TASK TO CARRY OUT:
Can you output everything from the start of the records down to and including the line that contains "You’re going to" as a JSON list of strings, one per line, with blank lines and the pictures left out?

── RECORD EXTRACTS

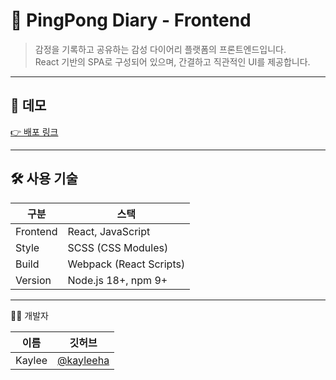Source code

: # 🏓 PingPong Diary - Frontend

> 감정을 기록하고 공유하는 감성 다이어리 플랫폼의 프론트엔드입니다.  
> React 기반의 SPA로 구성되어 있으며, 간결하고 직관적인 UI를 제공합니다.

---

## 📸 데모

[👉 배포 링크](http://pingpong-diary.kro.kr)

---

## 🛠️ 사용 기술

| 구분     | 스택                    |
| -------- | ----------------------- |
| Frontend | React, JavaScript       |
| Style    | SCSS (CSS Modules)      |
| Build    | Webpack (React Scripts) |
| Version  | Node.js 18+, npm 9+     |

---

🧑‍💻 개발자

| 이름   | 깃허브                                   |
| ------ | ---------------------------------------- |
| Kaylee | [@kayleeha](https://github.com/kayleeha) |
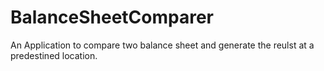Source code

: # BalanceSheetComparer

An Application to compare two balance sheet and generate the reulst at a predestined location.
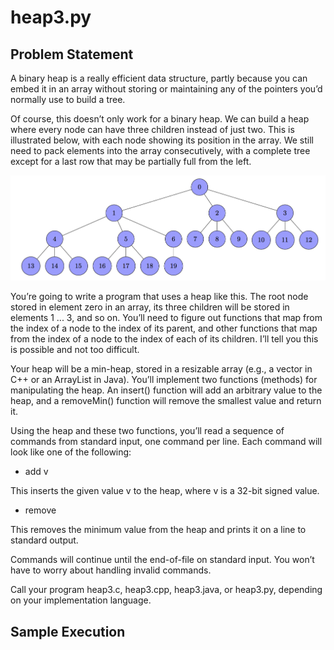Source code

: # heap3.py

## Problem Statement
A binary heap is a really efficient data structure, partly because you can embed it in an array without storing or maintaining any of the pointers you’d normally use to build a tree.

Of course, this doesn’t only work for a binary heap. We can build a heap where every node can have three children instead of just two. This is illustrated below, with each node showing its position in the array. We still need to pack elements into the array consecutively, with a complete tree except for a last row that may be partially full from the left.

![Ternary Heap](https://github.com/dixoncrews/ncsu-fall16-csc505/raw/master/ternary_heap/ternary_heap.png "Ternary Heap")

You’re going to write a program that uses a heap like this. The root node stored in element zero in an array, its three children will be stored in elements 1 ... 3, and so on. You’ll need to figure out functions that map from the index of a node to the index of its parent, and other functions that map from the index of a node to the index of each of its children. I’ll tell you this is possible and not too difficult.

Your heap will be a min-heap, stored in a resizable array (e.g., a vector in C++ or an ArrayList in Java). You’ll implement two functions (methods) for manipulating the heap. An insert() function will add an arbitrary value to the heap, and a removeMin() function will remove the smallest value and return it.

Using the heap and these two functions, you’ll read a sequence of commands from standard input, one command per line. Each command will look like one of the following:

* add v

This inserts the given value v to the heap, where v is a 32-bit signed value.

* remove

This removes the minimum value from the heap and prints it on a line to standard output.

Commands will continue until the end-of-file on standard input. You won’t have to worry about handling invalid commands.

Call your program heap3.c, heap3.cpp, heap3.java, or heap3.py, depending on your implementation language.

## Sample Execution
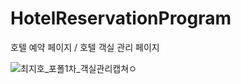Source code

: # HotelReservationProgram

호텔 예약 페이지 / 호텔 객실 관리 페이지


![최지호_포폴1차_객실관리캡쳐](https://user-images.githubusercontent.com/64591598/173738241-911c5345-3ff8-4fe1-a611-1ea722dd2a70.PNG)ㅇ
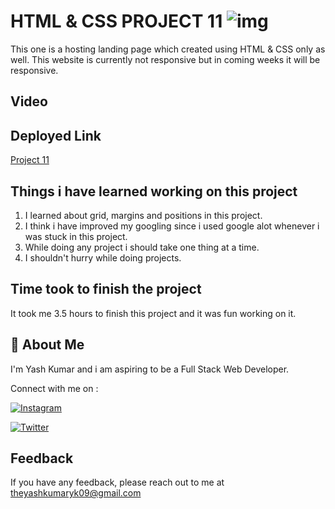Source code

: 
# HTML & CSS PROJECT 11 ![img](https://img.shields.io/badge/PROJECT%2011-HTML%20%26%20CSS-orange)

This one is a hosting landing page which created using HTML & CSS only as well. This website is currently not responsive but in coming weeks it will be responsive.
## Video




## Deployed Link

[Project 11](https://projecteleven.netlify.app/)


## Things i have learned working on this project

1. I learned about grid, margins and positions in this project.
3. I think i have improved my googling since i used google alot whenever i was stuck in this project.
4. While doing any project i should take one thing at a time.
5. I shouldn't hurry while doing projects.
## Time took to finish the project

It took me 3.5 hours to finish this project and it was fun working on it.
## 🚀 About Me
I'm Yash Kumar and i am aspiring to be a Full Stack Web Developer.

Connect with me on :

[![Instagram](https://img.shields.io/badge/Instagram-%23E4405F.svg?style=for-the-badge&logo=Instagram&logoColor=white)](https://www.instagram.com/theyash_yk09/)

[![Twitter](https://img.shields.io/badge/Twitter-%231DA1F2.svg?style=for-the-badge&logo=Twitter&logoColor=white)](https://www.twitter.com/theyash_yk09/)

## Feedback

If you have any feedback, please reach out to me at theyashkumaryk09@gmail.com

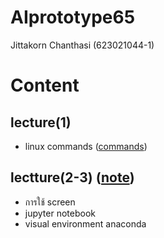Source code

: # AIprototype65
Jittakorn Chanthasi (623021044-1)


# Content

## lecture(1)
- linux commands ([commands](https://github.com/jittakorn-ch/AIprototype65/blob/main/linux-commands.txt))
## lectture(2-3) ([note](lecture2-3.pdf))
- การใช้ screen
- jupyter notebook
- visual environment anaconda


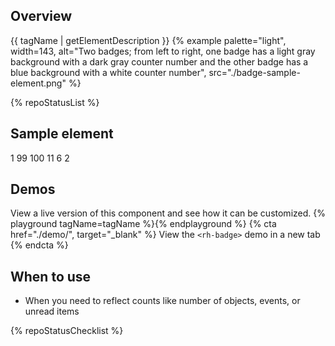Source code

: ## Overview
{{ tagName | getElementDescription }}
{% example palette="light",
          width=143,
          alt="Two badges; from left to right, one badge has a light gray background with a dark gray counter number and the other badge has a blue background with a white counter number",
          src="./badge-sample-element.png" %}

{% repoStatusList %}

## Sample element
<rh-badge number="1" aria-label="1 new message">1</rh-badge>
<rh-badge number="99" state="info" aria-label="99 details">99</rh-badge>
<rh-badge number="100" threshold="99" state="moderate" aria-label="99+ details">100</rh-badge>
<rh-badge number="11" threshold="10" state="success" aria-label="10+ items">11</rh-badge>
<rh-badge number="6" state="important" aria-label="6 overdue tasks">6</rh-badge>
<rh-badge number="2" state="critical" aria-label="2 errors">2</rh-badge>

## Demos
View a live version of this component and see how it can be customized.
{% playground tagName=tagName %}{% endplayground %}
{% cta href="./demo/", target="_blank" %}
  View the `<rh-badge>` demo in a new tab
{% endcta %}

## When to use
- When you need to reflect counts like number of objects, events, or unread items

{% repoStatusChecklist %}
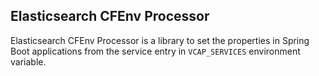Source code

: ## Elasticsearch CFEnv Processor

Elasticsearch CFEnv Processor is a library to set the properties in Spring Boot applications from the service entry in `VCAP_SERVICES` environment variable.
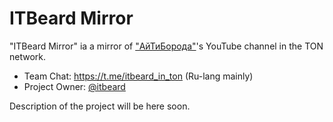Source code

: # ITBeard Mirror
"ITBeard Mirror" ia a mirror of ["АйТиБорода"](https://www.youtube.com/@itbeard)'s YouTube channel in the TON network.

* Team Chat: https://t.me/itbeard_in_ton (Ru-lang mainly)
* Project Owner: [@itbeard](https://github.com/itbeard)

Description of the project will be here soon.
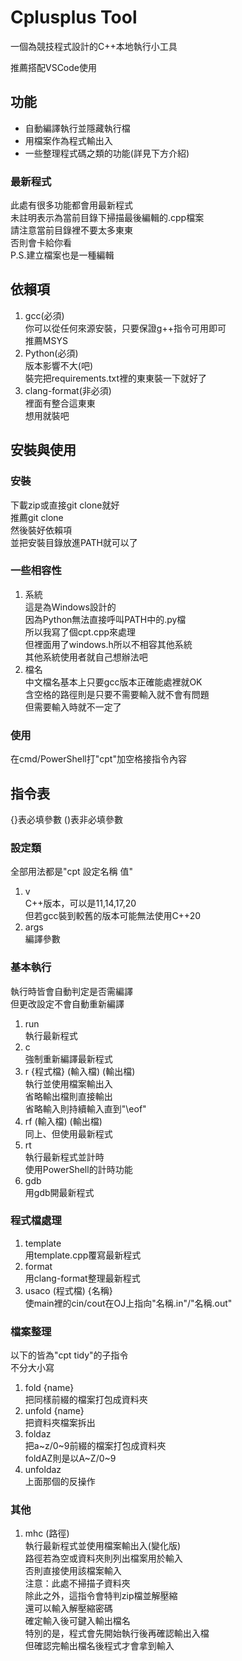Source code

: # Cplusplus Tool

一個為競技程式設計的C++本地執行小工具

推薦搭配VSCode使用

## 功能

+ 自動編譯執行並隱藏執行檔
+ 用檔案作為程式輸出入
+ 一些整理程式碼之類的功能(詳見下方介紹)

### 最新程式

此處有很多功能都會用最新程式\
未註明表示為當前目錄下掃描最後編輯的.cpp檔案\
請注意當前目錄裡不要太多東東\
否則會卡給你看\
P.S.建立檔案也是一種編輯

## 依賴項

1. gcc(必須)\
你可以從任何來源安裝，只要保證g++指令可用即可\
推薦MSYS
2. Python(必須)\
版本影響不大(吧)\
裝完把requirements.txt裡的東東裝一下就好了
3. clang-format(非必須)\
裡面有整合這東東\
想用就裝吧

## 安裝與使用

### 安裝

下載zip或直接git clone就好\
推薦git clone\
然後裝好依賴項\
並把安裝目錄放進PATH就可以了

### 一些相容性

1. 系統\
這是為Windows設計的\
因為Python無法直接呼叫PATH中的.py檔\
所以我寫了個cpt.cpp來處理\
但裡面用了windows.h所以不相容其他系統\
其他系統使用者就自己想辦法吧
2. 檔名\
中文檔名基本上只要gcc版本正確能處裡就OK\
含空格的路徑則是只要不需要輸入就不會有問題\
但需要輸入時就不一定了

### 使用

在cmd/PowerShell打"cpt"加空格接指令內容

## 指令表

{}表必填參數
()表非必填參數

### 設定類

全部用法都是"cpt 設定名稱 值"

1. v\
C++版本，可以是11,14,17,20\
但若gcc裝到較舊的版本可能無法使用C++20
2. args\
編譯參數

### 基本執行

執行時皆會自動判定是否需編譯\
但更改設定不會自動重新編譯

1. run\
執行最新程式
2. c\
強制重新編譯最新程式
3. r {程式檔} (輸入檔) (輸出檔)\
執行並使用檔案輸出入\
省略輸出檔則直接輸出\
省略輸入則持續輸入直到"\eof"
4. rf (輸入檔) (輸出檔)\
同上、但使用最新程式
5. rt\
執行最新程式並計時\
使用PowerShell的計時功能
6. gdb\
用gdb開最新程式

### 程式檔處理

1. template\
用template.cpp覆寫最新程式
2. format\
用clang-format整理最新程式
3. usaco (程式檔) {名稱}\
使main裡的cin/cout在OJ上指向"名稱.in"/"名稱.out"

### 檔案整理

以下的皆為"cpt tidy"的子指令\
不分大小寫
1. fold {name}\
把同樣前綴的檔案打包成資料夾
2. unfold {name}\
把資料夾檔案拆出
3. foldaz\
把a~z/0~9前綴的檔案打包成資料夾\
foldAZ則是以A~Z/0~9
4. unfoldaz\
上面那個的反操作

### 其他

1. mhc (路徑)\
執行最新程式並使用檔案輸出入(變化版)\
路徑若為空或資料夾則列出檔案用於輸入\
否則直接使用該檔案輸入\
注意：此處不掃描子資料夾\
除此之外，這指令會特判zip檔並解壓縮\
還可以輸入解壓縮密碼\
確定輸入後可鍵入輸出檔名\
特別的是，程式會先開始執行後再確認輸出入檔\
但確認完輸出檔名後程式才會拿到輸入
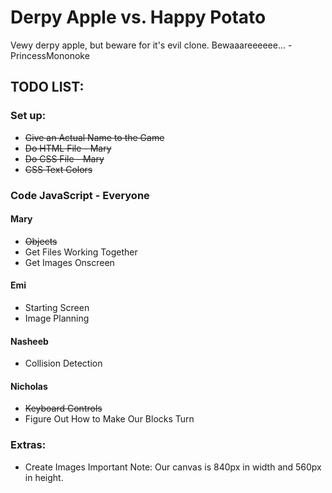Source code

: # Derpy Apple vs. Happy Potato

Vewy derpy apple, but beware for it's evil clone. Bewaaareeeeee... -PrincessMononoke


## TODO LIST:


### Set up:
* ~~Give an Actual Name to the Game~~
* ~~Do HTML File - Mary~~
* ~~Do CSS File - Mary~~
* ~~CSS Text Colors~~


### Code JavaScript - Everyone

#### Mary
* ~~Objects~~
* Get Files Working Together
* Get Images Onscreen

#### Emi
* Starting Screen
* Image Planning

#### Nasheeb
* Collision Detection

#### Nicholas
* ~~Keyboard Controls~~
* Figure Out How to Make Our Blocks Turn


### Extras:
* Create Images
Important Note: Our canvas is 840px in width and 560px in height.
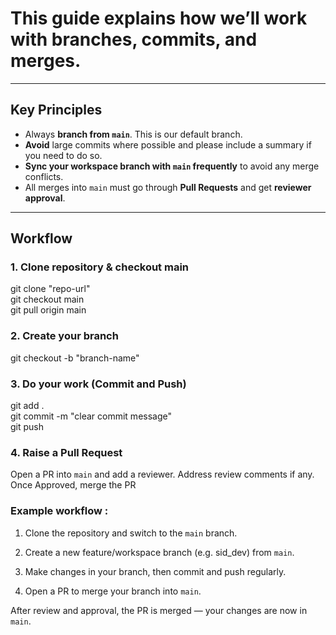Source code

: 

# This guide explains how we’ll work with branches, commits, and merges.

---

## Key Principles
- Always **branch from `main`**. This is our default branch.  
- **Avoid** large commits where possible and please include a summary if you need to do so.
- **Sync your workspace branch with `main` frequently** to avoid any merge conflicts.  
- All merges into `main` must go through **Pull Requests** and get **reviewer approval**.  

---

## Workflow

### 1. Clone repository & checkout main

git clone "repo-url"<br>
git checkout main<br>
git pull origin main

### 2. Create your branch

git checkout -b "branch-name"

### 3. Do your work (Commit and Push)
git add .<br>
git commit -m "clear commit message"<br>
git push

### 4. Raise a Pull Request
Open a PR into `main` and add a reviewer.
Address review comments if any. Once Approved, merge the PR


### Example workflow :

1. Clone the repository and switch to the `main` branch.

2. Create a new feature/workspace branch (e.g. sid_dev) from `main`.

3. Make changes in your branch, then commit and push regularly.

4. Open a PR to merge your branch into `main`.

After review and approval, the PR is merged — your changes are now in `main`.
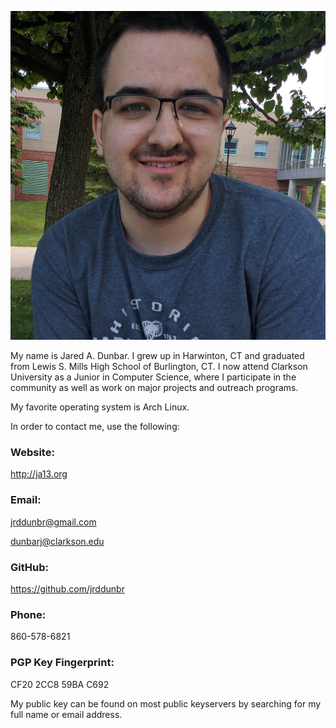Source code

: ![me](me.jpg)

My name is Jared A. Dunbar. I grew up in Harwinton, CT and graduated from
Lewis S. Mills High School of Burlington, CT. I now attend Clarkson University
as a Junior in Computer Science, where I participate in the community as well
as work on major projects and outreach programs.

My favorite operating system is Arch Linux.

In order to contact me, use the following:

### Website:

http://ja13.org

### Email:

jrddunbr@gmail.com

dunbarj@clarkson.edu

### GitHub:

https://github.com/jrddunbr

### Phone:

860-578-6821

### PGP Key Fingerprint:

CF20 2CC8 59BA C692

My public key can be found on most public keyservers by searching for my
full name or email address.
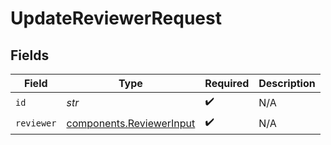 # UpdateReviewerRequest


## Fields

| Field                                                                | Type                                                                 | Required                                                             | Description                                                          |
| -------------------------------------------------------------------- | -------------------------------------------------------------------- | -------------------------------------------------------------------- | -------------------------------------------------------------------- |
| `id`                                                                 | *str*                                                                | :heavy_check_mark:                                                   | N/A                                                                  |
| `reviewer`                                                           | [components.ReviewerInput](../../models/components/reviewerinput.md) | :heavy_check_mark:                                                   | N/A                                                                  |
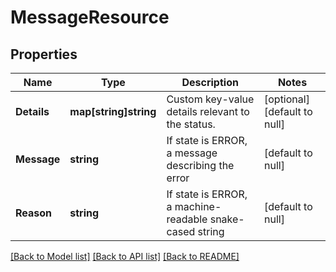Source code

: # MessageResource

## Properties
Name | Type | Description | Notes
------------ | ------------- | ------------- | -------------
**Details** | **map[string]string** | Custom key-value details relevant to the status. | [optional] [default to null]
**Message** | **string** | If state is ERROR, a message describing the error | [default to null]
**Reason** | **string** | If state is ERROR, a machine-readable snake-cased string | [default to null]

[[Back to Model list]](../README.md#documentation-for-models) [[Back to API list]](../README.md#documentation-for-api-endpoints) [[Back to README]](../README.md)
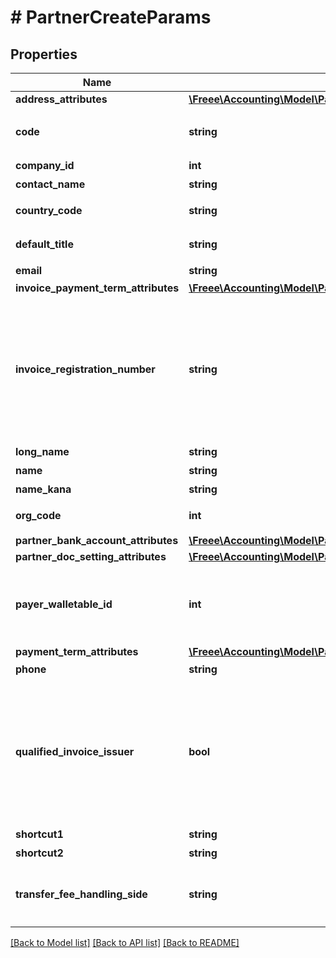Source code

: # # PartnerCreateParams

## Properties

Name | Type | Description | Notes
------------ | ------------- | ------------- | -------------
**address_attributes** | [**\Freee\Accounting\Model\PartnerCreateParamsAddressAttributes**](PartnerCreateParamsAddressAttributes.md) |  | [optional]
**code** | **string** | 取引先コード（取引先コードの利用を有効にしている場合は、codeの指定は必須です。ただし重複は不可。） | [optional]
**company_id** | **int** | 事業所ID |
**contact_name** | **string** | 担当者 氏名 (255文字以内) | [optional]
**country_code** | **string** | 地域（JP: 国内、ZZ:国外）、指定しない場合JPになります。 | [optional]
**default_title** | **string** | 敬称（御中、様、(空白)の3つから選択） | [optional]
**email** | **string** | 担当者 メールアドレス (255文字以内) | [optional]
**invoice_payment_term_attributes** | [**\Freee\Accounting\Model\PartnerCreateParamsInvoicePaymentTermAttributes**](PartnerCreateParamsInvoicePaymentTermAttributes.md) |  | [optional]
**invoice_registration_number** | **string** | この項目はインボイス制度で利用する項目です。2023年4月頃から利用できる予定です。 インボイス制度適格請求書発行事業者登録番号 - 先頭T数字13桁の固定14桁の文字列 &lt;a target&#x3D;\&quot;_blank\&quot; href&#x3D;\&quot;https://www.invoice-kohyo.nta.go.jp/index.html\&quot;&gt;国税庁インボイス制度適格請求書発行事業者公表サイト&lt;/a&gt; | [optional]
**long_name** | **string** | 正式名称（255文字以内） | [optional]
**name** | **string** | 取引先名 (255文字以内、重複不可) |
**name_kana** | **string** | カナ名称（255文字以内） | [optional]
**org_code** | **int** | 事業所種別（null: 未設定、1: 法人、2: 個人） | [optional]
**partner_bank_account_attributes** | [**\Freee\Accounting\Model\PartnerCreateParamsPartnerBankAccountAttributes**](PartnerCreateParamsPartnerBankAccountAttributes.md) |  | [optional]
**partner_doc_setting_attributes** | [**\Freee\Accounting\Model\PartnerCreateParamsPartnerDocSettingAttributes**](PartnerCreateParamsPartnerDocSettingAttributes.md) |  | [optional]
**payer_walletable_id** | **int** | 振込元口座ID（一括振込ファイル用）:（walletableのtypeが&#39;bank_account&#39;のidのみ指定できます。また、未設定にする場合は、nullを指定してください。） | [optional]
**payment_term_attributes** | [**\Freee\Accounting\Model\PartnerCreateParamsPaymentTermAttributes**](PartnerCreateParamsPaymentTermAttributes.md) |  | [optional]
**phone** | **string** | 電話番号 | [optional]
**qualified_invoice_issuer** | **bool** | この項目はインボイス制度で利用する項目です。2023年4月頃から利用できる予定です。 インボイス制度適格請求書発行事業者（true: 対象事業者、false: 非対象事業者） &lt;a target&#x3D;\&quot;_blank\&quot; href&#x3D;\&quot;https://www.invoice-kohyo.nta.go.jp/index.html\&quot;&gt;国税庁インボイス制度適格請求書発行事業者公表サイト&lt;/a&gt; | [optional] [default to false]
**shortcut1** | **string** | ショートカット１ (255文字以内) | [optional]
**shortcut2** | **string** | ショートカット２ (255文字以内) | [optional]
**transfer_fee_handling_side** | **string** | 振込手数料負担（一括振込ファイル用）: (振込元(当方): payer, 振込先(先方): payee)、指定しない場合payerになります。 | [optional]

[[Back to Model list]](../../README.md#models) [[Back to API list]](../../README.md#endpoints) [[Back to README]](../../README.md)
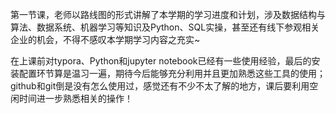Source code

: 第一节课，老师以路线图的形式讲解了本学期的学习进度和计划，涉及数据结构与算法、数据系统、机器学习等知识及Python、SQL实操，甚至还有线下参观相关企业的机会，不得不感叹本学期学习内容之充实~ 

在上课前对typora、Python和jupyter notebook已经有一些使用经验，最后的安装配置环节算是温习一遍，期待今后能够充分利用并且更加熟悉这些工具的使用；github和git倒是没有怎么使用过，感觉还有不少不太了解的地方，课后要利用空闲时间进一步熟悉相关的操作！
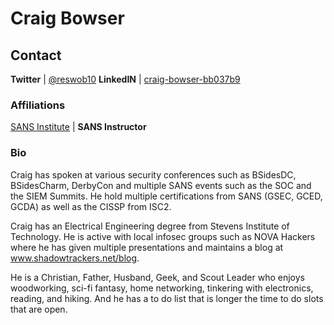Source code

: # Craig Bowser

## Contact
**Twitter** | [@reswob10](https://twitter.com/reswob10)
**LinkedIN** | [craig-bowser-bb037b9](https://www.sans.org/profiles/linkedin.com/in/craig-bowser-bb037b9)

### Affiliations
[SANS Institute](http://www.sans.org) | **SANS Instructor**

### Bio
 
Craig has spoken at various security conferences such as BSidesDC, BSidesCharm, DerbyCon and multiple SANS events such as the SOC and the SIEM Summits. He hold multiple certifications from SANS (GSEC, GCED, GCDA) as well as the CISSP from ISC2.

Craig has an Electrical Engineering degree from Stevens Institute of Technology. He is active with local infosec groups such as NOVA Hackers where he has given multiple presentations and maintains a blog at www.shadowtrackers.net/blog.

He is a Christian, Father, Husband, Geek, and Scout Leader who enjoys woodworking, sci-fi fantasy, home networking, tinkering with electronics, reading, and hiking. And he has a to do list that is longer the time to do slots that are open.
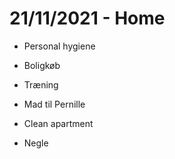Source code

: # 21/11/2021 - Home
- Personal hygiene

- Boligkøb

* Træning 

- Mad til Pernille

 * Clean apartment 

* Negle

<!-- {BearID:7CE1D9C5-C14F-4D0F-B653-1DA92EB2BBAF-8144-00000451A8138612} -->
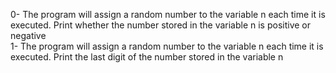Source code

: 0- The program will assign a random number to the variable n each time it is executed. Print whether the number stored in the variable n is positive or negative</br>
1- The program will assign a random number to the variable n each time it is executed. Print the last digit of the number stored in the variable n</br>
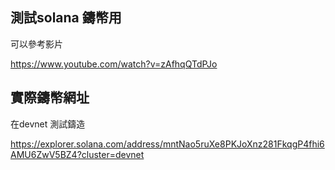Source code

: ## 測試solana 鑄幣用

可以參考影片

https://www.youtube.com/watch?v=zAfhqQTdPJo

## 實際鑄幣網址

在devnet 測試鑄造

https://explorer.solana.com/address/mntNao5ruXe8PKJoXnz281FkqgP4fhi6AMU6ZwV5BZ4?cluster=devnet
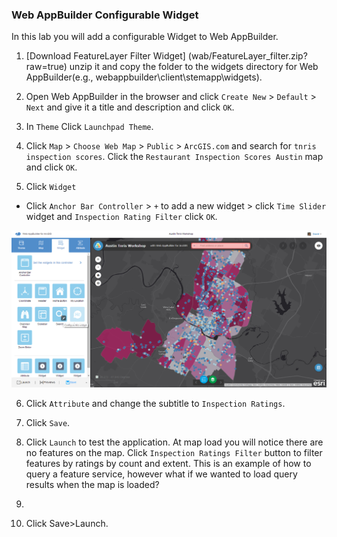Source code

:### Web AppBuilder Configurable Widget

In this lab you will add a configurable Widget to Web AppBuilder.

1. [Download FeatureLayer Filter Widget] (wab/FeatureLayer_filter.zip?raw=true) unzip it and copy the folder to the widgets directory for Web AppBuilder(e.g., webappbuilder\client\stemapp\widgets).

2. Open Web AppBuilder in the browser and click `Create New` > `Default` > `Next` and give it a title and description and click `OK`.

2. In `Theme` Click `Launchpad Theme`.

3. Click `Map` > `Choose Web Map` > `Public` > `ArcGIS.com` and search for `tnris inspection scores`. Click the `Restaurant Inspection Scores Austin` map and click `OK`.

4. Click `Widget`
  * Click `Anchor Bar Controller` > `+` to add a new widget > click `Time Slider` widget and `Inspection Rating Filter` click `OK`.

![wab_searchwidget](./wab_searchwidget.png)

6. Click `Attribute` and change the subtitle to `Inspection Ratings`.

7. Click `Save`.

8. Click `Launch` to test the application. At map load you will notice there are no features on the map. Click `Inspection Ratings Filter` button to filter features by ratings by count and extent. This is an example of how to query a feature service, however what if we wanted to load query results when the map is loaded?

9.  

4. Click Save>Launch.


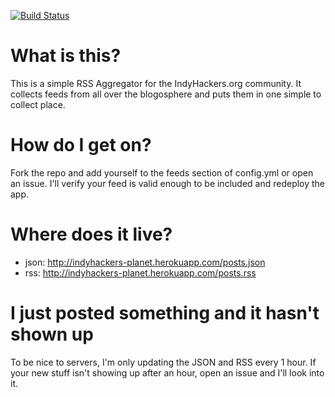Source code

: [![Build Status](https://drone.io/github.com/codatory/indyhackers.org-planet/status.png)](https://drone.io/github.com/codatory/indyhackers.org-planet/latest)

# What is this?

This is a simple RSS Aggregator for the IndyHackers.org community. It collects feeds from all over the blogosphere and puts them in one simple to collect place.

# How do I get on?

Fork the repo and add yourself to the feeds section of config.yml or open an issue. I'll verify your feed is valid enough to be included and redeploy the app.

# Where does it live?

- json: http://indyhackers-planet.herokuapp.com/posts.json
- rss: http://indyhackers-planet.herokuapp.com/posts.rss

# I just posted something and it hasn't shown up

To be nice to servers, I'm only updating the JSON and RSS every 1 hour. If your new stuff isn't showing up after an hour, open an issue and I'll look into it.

────

EXPECTED OUTPUT:
[
  "Source code",
  ": # 🏓 PingPong Diary - Frontend",
  "> 감정을 기록하고 공유하는 감성 다이어리 플랫폼의 프론트엔드입니다.  ",
  "> React 기반의 SPA로 구성되어 있으며, 간결하고 직관적인 UI를 제공합니다.",
  "---",
  "## 📸 데모",
  "[👉 배포 링크](http://pingpong-diary.kro.kr)",
  "---",
  "## 🛠️ 사용 기술",
  "| 구분     | 스택                    |",
  "| -------- | ----------------------- |",
  "| Frontend | React, JavaScript       |",
  "| Style    | SCSS (CSS Modules)      |",
  "| Build    | Webpack (React Scripts) |",
  "| Version  | Node.js 18+, npm 9+     |",
  "---",
  "🧑‍💻 개발자",
  "| 이름   | 깃허브                                   |",
  "| ------ | ---------------------------------------- |",
  "| Kaylee | [@kayleeha](https://github.com/kayleeha) |",
  "Source code",
  ": # BalanceSheetComparer",
  "An Application to compare two balance sheet and generate the reulst at a predestined location.",
  "Source code",
  ": # heap3.py",
  "## Problem Statement",
  "A binary heap is a really efficient data structure, partly because you can embed it in an array without storing or maintaining any of the pointers you’d normally use to build a tree.",
  "Of course, this doesn’t only work for a binary heap. We can build a heap where every node can have three children instead of just two. This is illustrated below, with each node showing its position in the array. We still need to pack elements into the array consecutively, with a complete tree except for a last row that may be partially full from the left.",
  "![Ternary Heap](https://github.com/dixoncrews/ncsu-fall16-csc505/raw/master/ternary_heap/ternary_heap.png \"Ternary Heap\")",
  "You’re going to write a program that uses a heap like this. The root node stored in element zero in an array, its three children will be stored in elements 1 ... 3, and so on. You’ll need to figure out functions that map from the index of a node to the index of its parent, and other functions that map from the index of a node to the index of each of its children. I’ll tell you this is possible and not too difficult."
]